Well if it were designed to flood by white oak creek getting out of the banks that expalains why its never full.


----------



## BBond (Oct 22, 2015)

Well this year and here on it will be pumped so that should no longer be an issue.


----------



## Gaducker (Oct 22, 2015)

BBond said:


> Joe Kurz MARSH project is supposed to be a Green-Tree reservoir with one small opening that is really not the reason for the project.  The main part of the project is the ~50+ acres of shin deep water flooded into the hardwoods.  The small opening is supposed to be natural.  Joe Kurz was never built to be a planted MARSH like others in the state like Rum Creek which is open water, GTR and planted.

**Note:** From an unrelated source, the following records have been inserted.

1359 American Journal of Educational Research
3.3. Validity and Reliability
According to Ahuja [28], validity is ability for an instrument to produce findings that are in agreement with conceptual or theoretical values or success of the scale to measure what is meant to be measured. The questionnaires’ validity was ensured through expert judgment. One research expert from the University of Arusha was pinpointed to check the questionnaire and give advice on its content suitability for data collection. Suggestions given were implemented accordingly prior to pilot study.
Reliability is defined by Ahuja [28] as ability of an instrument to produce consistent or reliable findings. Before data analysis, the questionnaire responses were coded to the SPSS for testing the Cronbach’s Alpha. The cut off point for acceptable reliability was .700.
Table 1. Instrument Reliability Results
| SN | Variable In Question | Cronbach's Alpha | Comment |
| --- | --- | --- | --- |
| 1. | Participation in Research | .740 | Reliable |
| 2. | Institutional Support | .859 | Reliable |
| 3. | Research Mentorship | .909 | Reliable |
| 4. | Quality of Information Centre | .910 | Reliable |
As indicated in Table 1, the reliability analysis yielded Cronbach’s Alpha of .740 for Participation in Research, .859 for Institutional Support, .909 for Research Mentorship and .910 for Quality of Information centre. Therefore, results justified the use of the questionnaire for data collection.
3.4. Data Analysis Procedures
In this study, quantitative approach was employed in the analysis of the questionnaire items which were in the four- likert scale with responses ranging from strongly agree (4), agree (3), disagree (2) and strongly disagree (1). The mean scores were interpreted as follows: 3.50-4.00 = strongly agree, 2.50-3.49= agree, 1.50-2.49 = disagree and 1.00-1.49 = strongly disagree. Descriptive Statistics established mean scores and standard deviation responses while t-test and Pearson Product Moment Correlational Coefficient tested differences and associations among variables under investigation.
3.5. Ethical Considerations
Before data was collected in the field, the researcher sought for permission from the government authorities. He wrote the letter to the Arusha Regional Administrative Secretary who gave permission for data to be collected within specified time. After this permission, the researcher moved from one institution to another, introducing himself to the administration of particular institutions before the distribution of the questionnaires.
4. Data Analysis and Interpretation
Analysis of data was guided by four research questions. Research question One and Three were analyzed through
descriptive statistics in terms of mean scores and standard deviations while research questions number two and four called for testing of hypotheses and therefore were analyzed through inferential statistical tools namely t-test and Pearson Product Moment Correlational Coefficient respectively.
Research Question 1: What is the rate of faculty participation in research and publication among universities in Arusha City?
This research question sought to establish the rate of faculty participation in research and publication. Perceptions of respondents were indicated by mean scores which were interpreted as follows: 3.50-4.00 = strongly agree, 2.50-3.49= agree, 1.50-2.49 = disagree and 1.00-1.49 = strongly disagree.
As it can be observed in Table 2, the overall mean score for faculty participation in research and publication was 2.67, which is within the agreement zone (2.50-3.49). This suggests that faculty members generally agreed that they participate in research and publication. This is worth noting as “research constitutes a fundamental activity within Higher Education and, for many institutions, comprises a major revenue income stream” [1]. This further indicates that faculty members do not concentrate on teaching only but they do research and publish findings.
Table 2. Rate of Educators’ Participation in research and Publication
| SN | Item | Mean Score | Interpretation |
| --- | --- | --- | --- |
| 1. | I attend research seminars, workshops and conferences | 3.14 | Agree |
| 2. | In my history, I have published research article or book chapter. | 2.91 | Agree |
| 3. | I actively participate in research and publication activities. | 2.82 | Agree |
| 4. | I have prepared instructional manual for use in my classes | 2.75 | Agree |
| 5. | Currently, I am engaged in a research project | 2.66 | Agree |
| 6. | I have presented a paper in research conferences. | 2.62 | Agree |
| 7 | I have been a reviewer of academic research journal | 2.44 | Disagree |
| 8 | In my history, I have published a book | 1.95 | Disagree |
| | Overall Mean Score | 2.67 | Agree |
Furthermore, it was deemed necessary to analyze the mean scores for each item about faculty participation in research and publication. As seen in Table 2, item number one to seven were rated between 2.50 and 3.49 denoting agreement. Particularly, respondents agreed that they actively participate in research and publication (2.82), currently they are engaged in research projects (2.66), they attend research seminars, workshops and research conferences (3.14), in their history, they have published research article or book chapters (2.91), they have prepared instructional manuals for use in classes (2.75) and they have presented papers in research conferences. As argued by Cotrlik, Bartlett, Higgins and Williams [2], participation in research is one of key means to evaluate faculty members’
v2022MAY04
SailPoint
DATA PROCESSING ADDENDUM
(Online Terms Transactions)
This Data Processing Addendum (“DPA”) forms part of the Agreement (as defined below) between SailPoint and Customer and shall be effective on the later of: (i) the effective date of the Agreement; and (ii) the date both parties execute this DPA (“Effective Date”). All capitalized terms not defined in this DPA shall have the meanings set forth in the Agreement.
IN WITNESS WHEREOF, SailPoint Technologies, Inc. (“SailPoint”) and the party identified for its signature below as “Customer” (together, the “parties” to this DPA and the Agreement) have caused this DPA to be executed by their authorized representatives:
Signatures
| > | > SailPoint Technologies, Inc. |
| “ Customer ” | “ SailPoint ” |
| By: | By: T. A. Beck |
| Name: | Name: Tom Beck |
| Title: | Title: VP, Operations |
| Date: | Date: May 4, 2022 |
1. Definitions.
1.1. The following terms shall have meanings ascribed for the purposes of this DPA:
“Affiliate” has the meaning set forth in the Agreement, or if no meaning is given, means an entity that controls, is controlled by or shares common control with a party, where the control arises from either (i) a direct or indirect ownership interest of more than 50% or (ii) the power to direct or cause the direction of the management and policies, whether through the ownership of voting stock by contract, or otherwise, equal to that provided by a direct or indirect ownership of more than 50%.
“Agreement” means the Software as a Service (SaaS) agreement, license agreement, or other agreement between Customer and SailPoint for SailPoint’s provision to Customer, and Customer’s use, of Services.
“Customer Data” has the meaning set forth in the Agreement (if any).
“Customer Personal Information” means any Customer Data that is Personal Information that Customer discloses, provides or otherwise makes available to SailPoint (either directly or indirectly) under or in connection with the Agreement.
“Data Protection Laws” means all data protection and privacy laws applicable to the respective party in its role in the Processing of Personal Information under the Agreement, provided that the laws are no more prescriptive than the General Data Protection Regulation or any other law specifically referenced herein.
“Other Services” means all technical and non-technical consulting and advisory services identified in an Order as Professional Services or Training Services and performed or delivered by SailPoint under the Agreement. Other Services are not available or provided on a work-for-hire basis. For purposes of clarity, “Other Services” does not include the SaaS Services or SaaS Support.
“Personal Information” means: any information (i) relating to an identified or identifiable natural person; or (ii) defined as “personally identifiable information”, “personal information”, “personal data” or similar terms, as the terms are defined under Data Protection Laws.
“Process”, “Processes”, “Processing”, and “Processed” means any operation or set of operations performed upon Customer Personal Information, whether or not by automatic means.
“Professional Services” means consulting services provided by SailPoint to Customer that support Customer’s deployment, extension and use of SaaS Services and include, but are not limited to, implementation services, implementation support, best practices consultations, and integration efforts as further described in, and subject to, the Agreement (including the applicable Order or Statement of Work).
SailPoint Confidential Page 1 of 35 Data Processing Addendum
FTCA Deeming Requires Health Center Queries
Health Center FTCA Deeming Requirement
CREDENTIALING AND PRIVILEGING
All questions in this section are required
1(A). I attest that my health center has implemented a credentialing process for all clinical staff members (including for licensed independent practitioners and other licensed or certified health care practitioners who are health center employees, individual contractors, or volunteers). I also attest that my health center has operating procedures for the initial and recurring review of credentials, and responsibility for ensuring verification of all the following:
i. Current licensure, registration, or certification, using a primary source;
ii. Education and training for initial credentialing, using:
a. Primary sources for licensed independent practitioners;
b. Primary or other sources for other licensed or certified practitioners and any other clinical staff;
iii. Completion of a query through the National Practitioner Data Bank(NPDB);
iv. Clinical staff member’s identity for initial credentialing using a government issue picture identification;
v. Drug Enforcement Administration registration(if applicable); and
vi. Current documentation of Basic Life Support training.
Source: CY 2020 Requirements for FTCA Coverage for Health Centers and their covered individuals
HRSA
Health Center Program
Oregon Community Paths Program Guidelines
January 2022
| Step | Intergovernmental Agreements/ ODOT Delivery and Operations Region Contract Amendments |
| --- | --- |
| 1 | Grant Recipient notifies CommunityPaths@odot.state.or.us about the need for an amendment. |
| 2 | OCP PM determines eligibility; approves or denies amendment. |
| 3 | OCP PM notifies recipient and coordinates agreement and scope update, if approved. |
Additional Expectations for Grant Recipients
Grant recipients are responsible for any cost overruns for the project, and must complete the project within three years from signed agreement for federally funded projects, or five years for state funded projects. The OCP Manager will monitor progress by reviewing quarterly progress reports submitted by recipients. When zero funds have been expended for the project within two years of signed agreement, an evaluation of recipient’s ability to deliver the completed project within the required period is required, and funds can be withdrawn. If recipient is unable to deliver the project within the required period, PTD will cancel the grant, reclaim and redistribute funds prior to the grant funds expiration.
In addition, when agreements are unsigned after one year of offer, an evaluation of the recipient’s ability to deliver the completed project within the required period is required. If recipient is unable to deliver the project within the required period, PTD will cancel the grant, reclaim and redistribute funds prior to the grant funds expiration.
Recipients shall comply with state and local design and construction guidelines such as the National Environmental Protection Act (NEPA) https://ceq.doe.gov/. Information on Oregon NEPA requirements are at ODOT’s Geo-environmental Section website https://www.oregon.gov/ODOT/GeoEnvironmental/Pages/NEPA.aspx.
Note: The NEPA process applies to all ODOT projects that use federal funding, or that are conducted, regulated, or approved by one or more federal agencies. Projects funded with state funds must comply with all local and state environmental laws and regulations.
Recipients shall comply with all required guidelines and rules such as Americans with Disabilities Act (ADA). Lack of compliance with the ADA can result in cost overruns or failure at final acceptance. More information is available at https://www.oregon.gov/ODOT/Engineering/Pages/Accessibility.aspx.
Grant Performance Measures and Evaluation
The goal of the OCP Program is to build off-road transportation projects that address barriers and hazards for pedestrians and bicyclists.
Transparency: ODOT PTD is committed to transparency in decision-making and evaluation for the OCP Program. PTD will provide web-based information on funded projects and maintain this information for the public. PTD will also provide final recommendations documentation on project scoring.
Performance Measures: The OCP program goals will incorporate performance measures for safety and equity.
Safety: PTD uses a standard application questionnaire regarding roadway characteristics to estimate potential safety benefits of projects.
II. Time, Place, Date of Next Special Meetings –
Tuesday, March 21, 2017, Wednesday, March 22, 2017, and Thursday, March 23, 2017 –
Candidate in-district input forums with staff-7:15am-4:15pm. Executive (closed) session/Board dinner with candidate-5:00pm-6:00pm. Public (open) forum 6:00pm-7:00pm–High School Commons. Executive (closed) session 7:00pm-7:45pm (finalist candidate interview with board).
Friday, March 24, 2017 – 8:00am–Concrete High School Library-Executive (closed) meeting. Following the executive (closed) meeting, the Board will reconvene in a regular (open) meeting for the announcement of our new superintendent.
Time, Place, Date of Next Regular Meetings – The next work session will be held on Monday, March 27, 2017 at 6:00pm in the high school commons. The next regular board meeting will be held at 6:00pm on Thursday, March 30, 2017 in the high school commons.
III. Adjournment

I just saw this????  50 acres is that what a topo map says should be flooded when the water level is at max height??


----------



## BBond (Oct 22, 2015)

Yep as designed with the topography at the desired depth it should have around 50 acres of flooded hardwoods.


----------



## Gaducker (Oct 22, 2015)

BBond said:


> Yep as designed with the topography at the desired depth it should have around 50 acres of flooded hardwoods.



50 acres?  You let us know when its topped off cause I gota see that.  Not that I think there will be birds but I gota see 50 acres of GTR that close to my house.


----------



## BBond (Oct 23, 2015)

Well I was told that our JK guy has finished pumping.  Haven't been there to look but that was what I was told.
Good luck


----------



## QuackHead90 (Oct 23, 2015)

There isn't water in the hardwoods right now  I'm on the quota deer hunt and scouted that side Wednesday


----------



## Gaducker (Oct 23, 2015)

QuackHead90 said:


> There isn't water in the hardwoods right now  I'm on the quota deer hunt and scouted that side Wednesday



If theres no water in the hardwoods then theres maybe a 8k square feet opening at the water control device. 

I don't think theres gona be 50 acres of sheet water under those trees even when white oak creek gets out of the banks.  

  50 acres is huge, that field across the road is about 5-8 acres for scale. 

One thing is for sure.....  as long as this thread has been at the top that hole is gona be packed and I bet the local GW will have some tickets to hand out.

1000 views, yep its gona be tight on that hole.


----------



## BBond (Oct 23, 2015)

He told me yesterday as I worked the hunt that he had pumped.  Maybe he's not finished yet and stopped prior to the hunt.  He said he didn't like running the pump during hunts because of the noise.  I'll have to check back with him after he is out of training this week.


----------



## FERGUSONBRAD2 (Nov 4, 2015)

dont waste your time...more hunters than birds no doubt..


----------



## awoods (Nov 4, 2015)

I hunted that hole a few years ago. Got there at 3:30 on a Saturday and was the third group to arrive. Driving from acworth I wasn't going to waste the trip, I hung back in the woods to watch, they got a few but mostly skyblasted woodies.

Probably a good place early season but you have to get there early to beat the crowd.


----------



## hoyt85 (Nov 5, 2015)

I echo Awoods comments, when the season is in, its a daily occurrence. I grew up hunting Kurz primarily due to proximity.   We would do ok but definitely nothing to brag about.  But when the duck craze hit, every idiot and their brother were out there.. The birds got smart from all the skyblasting and now fly 300 yards and people are still shooting at them...  we still check it out annually but hunting pressure continues to build. Like mentioned earlier, with all that pressure, be prepared to be checked by the GW.  I will say though, they are some of the most pleasant GW's I have ever dealt with, but then again, I am sure it helps we are always legal.


----------



## 1982ace (Nov 15, 2015)

I was on the bow hunt last week and there was woodies galore.white oak creek was flooding the bottoms


----------



## mattech (Nov 17, 2015)

1982ace said:


> I was on the bow hunt last week and there was woodies galore.white oak creek was flooding the bottoms



White oak runs through my property about 3 miles north of kurz. I was off last week for deer hunting, and with white oak flooded I had woodies all over. If it would flood during the season I could have an awesome shoot there.


----------